When it was his turn, he stood before two white men, one who never spoke, but just sat there with a disapproving look on his face, and the other who started things by asking Thompson whether he could dance. Although taken aback, Thomson said that he could, and then the man asked if he could dance two specific dances popular at the time, the Boogaloo and the Philly Dog. Again, Thompson said he could. Thompson said he didn’t know why he was asked those questions or what they had to do with medical school, but he wasn’t about to ask. He said he briefly wondered whether he was going to be asked to dance and thought, if it meant getting into medical school, he probably would.

Thompson was spared that indignity, but those two questions overshadowed the rest of the interview; he can’t remember anything else he was asked and left feeling very uncertain about his future.

“There were a lot of these little microaggressions, to use the terminology of today,” Thompson said.

Not all of Thompson’s college experiences were overshadowed by racism, however.

Thompson said he fondly remembers his fraternity brothers and their time in one of only three Black fraternities in America, adding they remind him of the characters seen in the 1979 classic “Animal House” but also served as one of the reasons he wanted to write his memoir.

Thompson said, while he hopes readers enjoy his memoir, he hopes it will serve as inspiration and motivation to young people, especially young people of color, to pursue and achieve their dreams, regardless of the challenges they face, and recognize and take the opportunities presented to them.

“The pathways to success when I was a college student were fewer or narrower because of racism than they are now, but I succeeded,” Thompson said.

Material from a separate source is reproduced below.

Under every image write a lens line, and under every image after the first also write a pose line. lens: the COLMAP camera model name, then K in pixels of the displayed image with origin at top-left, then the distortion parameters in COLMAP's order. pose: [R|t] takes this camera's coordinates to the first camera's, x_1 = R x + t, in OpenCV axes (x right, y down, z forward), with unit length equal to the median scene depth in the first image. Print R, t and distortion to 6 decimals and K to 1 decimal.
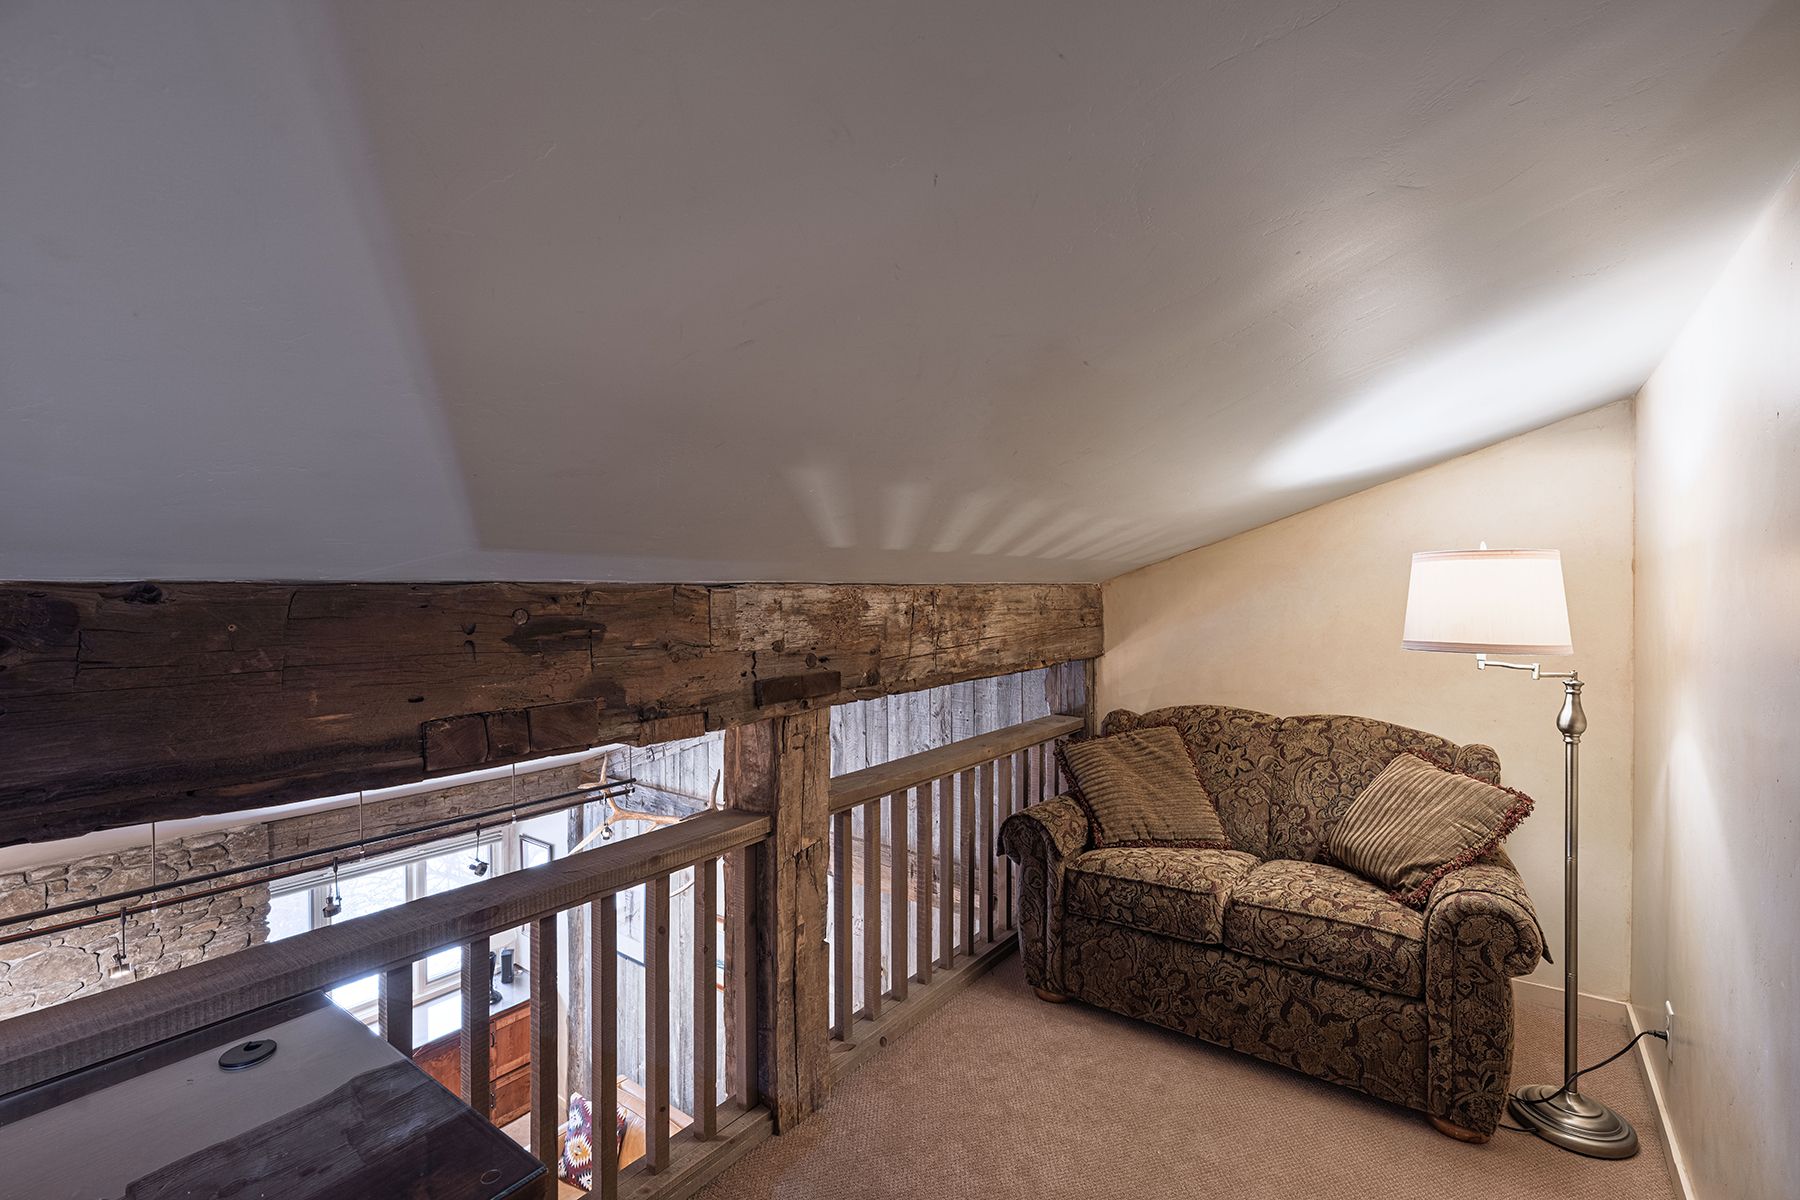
lens RADIAL K [[821.6, 0, 896.8], [0, 821.6, 592.5], [0, 0, 1]] dist [-0.004015, -0.000448]
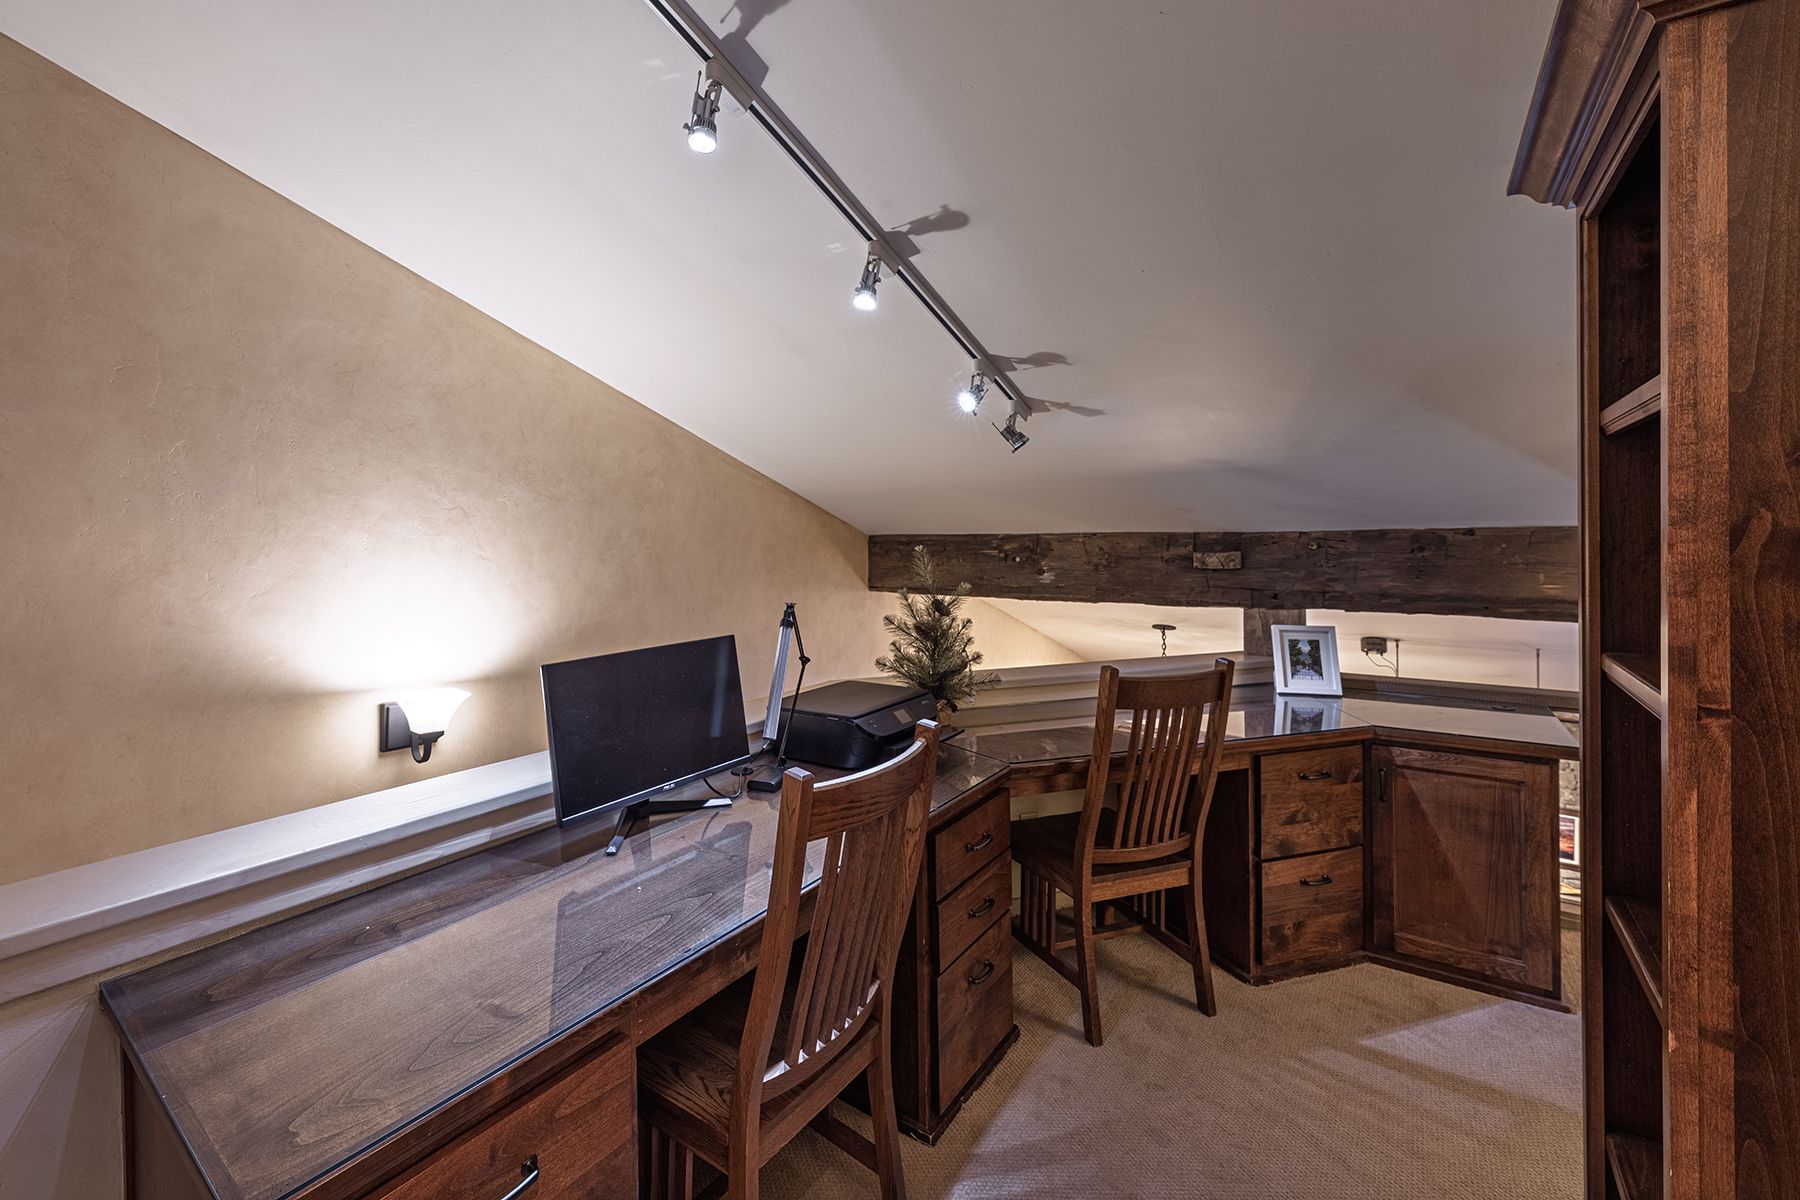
lens RADIAL K [[727.0, 0, 875.4], [0, 727.0, 543.7], [0, 0, 1]] dist [0.002158, 0.000169]
pose [[-0.002537, 0.005056, -0.999984, 1.502853], [0.009868, 0.999939, 0.005031, 0.008232], [0.999948, -0.009855, -0.002587, -0.966940]]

He said, even though his pathway was aided by a generous benefactor, he still had to make the most of his opportunity and do the work so he could succeed in life.

“Now adays, the pathways to success are more numerous, but the old barriers are still there, but they can still be overcome,” Thompson said.

“Lucky Medicine: A Memoir of Success Beyond Segregation” can be purchased at the Magnolia Book Store and on Amazon.